Extracted data:
····················

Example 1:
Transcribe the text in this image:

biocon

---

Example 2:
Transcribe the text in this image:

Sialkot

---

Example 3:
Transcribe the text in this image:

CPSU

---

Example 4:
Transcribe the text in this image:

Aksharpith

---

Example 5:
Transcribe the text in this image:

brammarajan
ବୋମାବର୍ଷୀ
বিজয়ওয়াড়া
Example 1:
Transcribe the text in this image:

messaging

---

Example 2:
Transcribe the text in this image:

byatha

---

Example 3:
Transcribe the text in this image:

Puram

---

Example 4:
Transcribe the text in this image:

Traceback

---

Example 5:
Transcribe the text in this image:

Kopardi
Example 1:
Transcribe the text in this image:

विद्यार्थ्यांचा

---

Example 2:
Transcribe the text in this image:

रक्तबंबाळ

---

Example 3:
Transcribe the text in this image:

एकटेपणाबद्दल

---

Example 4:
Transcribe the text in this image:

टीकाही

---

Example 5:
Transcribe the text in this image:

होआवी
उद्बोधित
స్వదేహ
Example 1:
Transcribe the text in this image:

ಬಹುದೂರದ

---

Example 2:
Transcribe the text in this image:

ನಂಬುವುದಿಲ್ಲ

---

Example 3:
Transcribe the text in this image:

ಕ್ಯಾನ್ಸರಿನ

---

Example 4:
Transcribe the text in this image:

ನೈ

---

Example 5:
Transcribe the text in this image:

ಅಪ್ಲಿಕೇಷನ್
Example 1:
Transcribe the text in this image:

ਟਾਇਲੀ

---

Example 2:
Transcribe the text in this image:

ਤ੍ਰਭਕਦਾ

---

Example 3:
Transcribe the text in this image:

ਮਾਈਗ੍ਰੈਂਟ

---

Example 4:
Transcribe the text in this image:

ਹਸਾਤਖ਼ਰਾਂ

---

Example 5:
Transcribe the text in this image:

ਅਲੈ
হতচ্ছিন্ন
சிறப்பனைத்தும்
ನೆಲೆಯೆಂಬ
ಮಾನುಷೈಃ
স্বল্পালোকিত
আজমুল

····················

Written exercise:
Reproduce the listing above word for word, starting at its first line and stopping after the line that contains "বিজয়ওয়াড়া".

Result:
Example 1:
Transcribe the text in this image:

biocon

---

Example 2:
Transcribe the text in this image:

Sialkot

---

Example 3:
Transcribe the text in this image:

CPSU

---

Example 4:
Transcribe the text in this image:

Aksharpith

---

Example 5:
Transcribe the text in this image:

brammarajan
ବୋମାବର୍ଷୀ
বিজয়ওয়াড়া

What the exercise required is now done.